Provided passage.

------------------------------------------------------------------------

In June 2018, Sigma had a market cap of ~CAD$134M (CAD$2 per share).
Sigma’s first drill program led to its first foreign resource estimate in 2018 - A 13mt resource with lithium grades of ~1.56%.
Sigma’s resource came just before the lithium market tanked, and its preliminary economic assessment for the project came in 2019 when the lithium industry was on its knees.
Over the next 2 years the company was effectively in “quiet execution mode” (at the exact moment when LRS entered the Brazilian lithium space).
Then again, as the lithium price picked up, Sigma put out an upgraded resource estimate, an updated phase 2 PEA, signed offtake agreements with LG and then eventually put its project into production in 2023.
Taking away the two-year lithium bear market Sigma went from its first resource estimate to production in ~4 years.
LRS is looking to do the exact same thing...
LRS made its discovery in March 2022 and almost immediately had a fleet of rigs drilling around the clock - we went back and checked, and the rigs literally haven't stopped drilling since then.
In that time, LRS has put out two resource estimates, and now it's first economic assessment of the project - getting to where Sigma was in mid-2021.

------------------------------------------------------------------------

Stated task 1. Find each line in the records below that contains the string "wireOp", and copy those lines.

------------------------------------------------------------------------

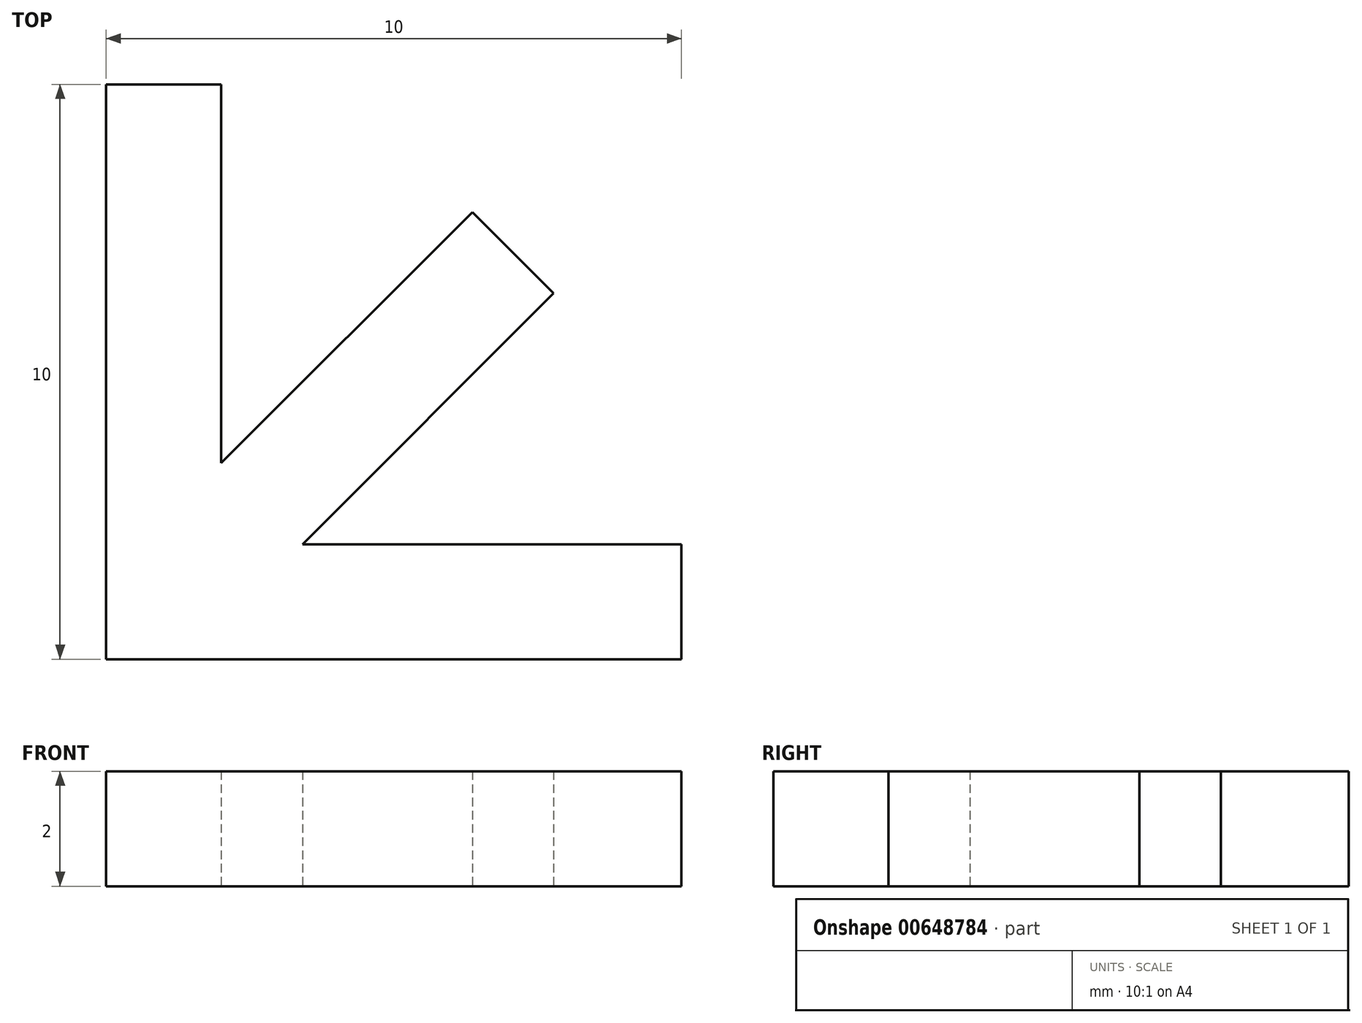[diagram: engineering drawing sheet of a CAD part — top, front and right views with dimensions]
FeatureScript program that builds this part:
annotation { "Feature Type Name" : "Feature", "Feature Type Description" : "" }
export const myFeature = defineFeature(function(context is Context, id is Id, definition is map)
    precondition{}
    {
        {
            var Q0;
            Q0=qCreatedBy(makeId("Top.planeOp"),FACE);
            var sketch = newSketch(context, id + "F0", { "sketchPlane" : qUnion([Q0])});
            skLineSegment(sketch, "E0.right", {"start": v(10, 2) * mm, "end": v(10, 0) * mm});
            skLineSegment(sketch, "E1.top", {"start": v(0, 10) * mm, "end": v(2, 10) * mm});
            skLineSegment(sketch, "E1.left", {"start": v(0, 0) * mm, "end": v(0, 10) * mm});
            skLineSegment(sketch, "E1.right", {"start": v(2, 3.41) * mm, "end": v(2, 10) * mm});
            skLineSegment(sketch, "E2", {"start": v(6.36, 7.78) * mm, "end": v(7.78, 6.36) * mm});
            skLineSegment(sketch, "E3", {"start": v(7.78, 6.36) * mm, "end": v(3.41, 2) * mm});
            skLineSegment(sketch, "E4", {"start": v(7.07, 7.07) * mm, "end": v(0, 0) * mm, "construction": true});
            skLineSegment(sketch, "E5.trimOffspring", {"start": v(2, 3.41) * mm, "end": v(6.36, 7.78) * mm});
            skLineSegment(sketch, "E6.trimOffspring", {"start": v(3.41, 2) * mm, "end": v(10, 2) * mm});
            skLineSegment(sketch, "E7", {"start": v(0, 0) * mm, "end": v(10, 0) * mm});
            skSolve(sketch);
        }
        {
            var Q0;
            Q0 = qSketchRegion(id + "F0", true);
            extrude(context, id + "F1", {"entities" : qUnion([Q0]), "depth" : 2 * mm, "offsetDistance" : 25 * mm});
        }
    });
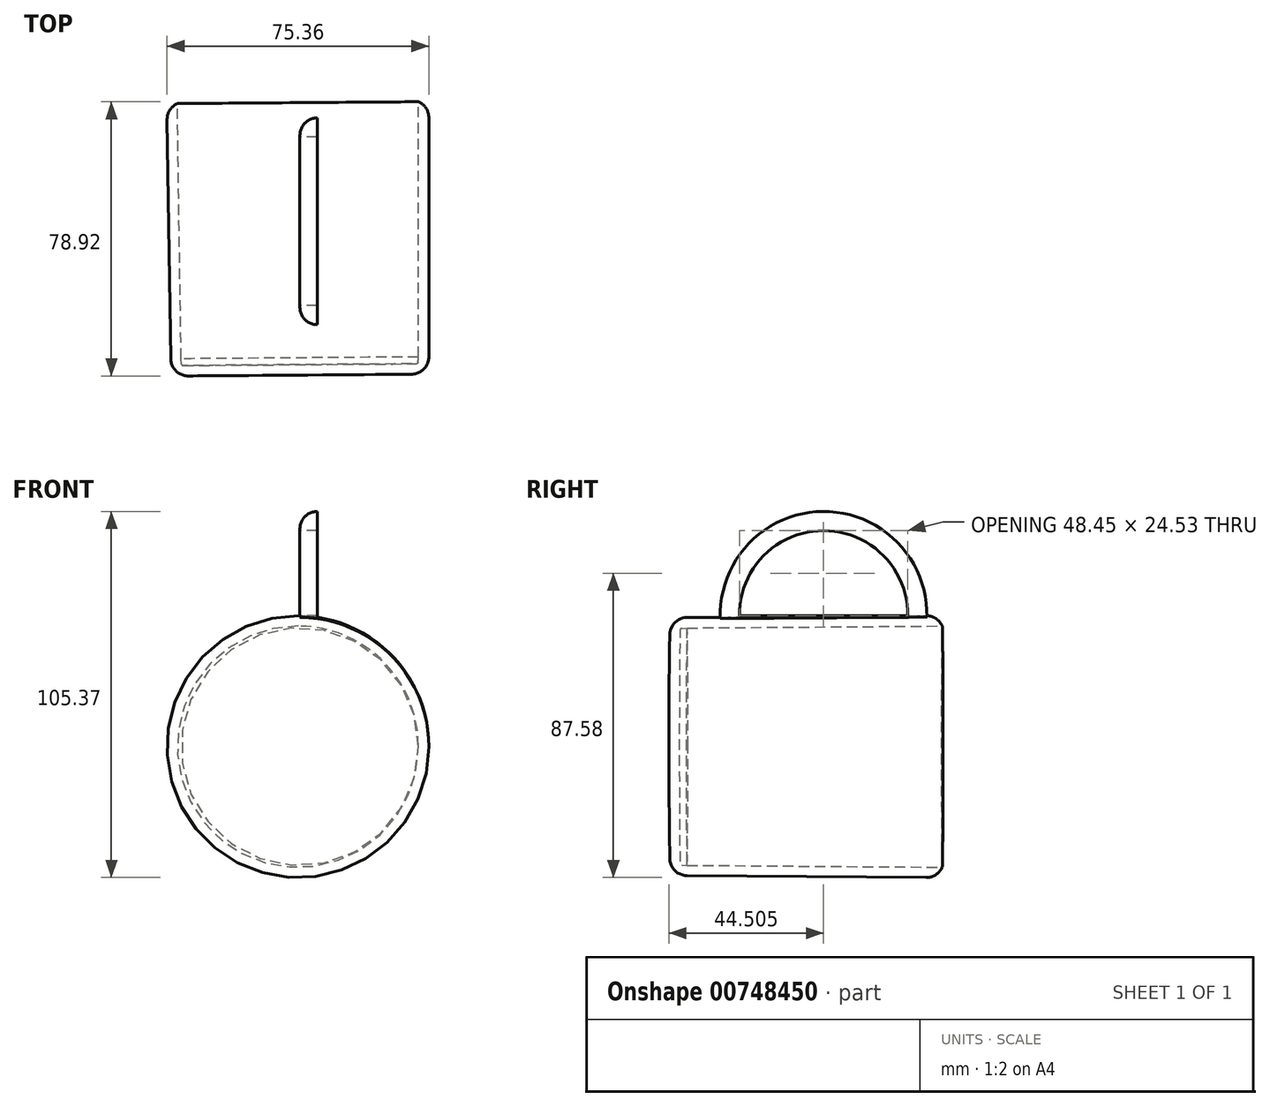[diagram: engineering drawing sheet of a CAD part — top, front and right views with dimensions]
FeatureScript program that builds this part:
annotation { "Feature Type Name" : "Feature", "Feature Type Description" : "" }
export const myFeature = defineFeature(function(context is Context, id is Id, definition is map)
    precondition{}
    {
        {
            var Q0;
            Q0=qCreatedBy(makeId("Top.planeOp"),FACE);
            var sketch = newSketch(context, id + "F0", { "sketchPlane" : qUnion([Q0])});
            skLineSegment(sketch, "E0", {"start": v(37.12, 42.27) * mm, "end": v(37.12, -31.16) * mm});
            skLineSegment(sketch, "E1", {"start": v(0, -36.4) * mm, "end": v(32.16, -36.16) * mm});
            skPoint(sketch, "E2.visualSharp", {"position": v(37.12, -36.12) * mm});
            skArc(sketch, "E2.filletArc", {"start": v(32.16, -36.16) * mm, "mid": v(35.67, -34.68) * mm, "end": v(37.12, -31.16) * mm});
            skLineSegment(sketch, "E3.0", {"start": v(34.12, 42.27) * mm, "end": v(34.12, -31.19) * mm});
            skLineSegment(sketch, "E4.0", {"start": v(-0.02, -33.4) * mm, "end": v(32.16, -33.16) * mm});
            skLineSegment(sketch, "E5", {"start": v(32.16, -33.16) * mm, "end": v(33.52, -33.16) * mm});
            skLineSegment(sketch, "E6", {"start": v(34.02, -32.7) * mm, "end": v(34.12, -31.19) * mm});
            skPoint(sketch, "E7.visualSharp", {"position": v(34, -33.16) * mm});
            skArc(sketch, "E7.filletArc", {"start": v(33.9, -33.16) * mm, "mid": v(33.96, -33.13) * mm, "end": v(34, -33.07) * mm});
            skArc(sketch, "E8.filletArc", {"start": v(33.52, -33.16) * mm, "mid": v(33.86, -33.03) * mm, "end": v(34.02, -32.7) * mm});
            skLineSegment(sketch, "E9", {"start": v(34.12, 42.27) * mm, "end": v(37.12, 42.27) * mm});
            skLineSegment(sketch, "E10", {"start": v(0, -36.4) * mm, "end": v(-0.6, 42.27) * mm});
            skSolve(sketch);
        }
        {
            var Q0;
            Q0=makeQuery(id+"F0.imprint","IMPRINT",FACE,{"disambiguationData":[TD([[makeQuery(id+"F0.imprint","IMPRINT",EDGE,{"derivedFrom":sQuery(id+"F0.wireOp",EDGE,"E0")}),-1.0]])]});
            var Q1;
            Q1=sQuery(id+"F0.wireOp",EDGE,"E10");
            revolve(context, id + "F1", {"surfaceOperationType" : NewSurfaceOperationType.NEW, "entities" : qUnion([Q0]), "axis" : qUnion([Q1]), "revolveType" : RevolveType.FULL});
        }
        {
            var Q0;
            Q0=qCreatedBy(makeId("Right.planeOp"),FACE);
            var sketch = newSketch(context, id + "F2", { "sketchPlane" : qUnion([Q0])});
            skArc(sketch, "E11", {"start": v(37.56, 36.32) * mm, "mid": v(7.85, 67.69) * mm, "end": v(-21.85, 36.32) * mm});
            skArc(sketch, "E12.0", {"start": v(32.55, 36.32) * mm, "mid": v(7.85, 62.69) * mm, "end": v(-16.84, 36.32) * mm});
            skLineSegment(sketch, "E13", {"start": v(37.56, 36.32) * mm, "end": v(-21.85, 36.32) * mm});
            skSolve(sketch);
        }
        {
            var Q0;
            Q0 = qSketchRegion(id + "F2", true);
            extrude(context, id + "F3", {"entities" : qUnion([Q0]), "operationType" : NewBodyOperationType.ADD, "depth" : 5 * mm, "offsetDistance" : 25 * mm});
        }
        {
            var Q0;
            Q0=makeQuery(id+"F3.opExtrude","CAP_FACE",FACE,{"disambiguationData":[OSD([sQuery(id+"F2.wireOp",EDGE,"E11"),sQuery(id+"F2.wireOp",EDGE,"E13")])],"isStart":true});
            var sketch = newSketch(context, id + "F4", { "sketchPlane" : qUnion([Q0])});
            skArc(sketch, "E14", {"start": v(16.37, 37.63) * mm, "mid": v(-7.85, 62.17) * mm, "end": v(-32.08, 37.63) * mm});
            skLineSegment(sketch, "E15", {"start": v(-32.08, 37.63) * mm, "end": v(16.37, 37.63) * mm});
            skSolve(sketch);
        }
        {
            var Q0;
            Q0 = qSketchRegion(id + "F4", true);
            extrude(context, id + "F5", {"entities" : qUnion([Q0]), "operationType" : NewBodyOperationType.REMOVE, "oppositeDirection" : true, "depth" : 25 * mm, "offsetDistance" : 25 * mm});
        }
        {
            var Q0;
            Q0=makeQuery(id+"F1.opRevolve","SWEPT_EDGE",EDGE,{"disambiguationData":[OSD([sQuery(id+"F0.wireOp",EDGE,"E0"),sQuery(id+"F0.wireOp",EDGE,"E9")])]});
            fillet(context, id + "F6", {"entities" : qUnion([Q0]), "radius" : 5 * mm, "tangentPropagation" : true, "allowEdgeOverflow" : false});
        }
        {
            var Q0;
            Q0=makeQuery(id+"F3.opExtrude","CAP_EDGE",EDGE,{"disambiguationData":[OSD([sQuery(id+"F2.wireOp",EDGE,"E11")])],"isStart":true});
            fillet(context, id + "F7", {"entities" : qUnion([Q0]), "radius" : 5 * mm, "tangentPropagation" : true, "allowEdgeOverflow" : false});
        }
    });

------------------------------------------------------------------------

Stated task 2. Duplicate the Sigma and LRS lithium passage, everything from "LRS made its" down to "was in mid-2021.".

Full solution 1.
            Q0=makeQuery(id+"F0.imprint","IMPRINT",FACE,{"disambiguationData":[TD([[makeQuery(id+"F0.imprint","IMPRINT",EDGE,{"derivedFrom":sQuery(id+"F0.wireOp",EDGE,"E0")}),-1.0]])]});
            Q1=sQuery(id+"F0.wireOp",EDGE,"E10");
            Q0=makeQuery(id+"F3.opExtrude","CAP_FACE",FACE,{"disambiguationData":[OSD([sQuery(id+"F2.wireOp",EDGE,"E11"),sQuery(id+"F2.wireOp",EDGE,"E13")])],"isStart":true});
            Q0=makeQuery(id+"F1.opRevolve","SWEPT_EDGE",EDGE,{"disambiguationData":[OSD([sQuery(id+"F0.wireOp",EDGE,"E0"),sQuery(id+"F0.wireOp",EDGE,"E9")])]});
            Q0=makeQuery(id+"F3.opExtrude","CAP_EDGE",EDGE,{"disambiguationData":[OSD([sQuery(id+"F2.wireOp",EDGE,"E11")])],"isStart":true});

Full solution 2.
LRS made its discovery in March 2022 and almost immediately had a fleet of rigs drilling around the clock - we went back and checked, and the rigs literally haven't stopped drilling since then.
In that time, LRS has put out two resource estimates, and now it's first economic assessment of the project - getting to where Sigma was in mid-2021.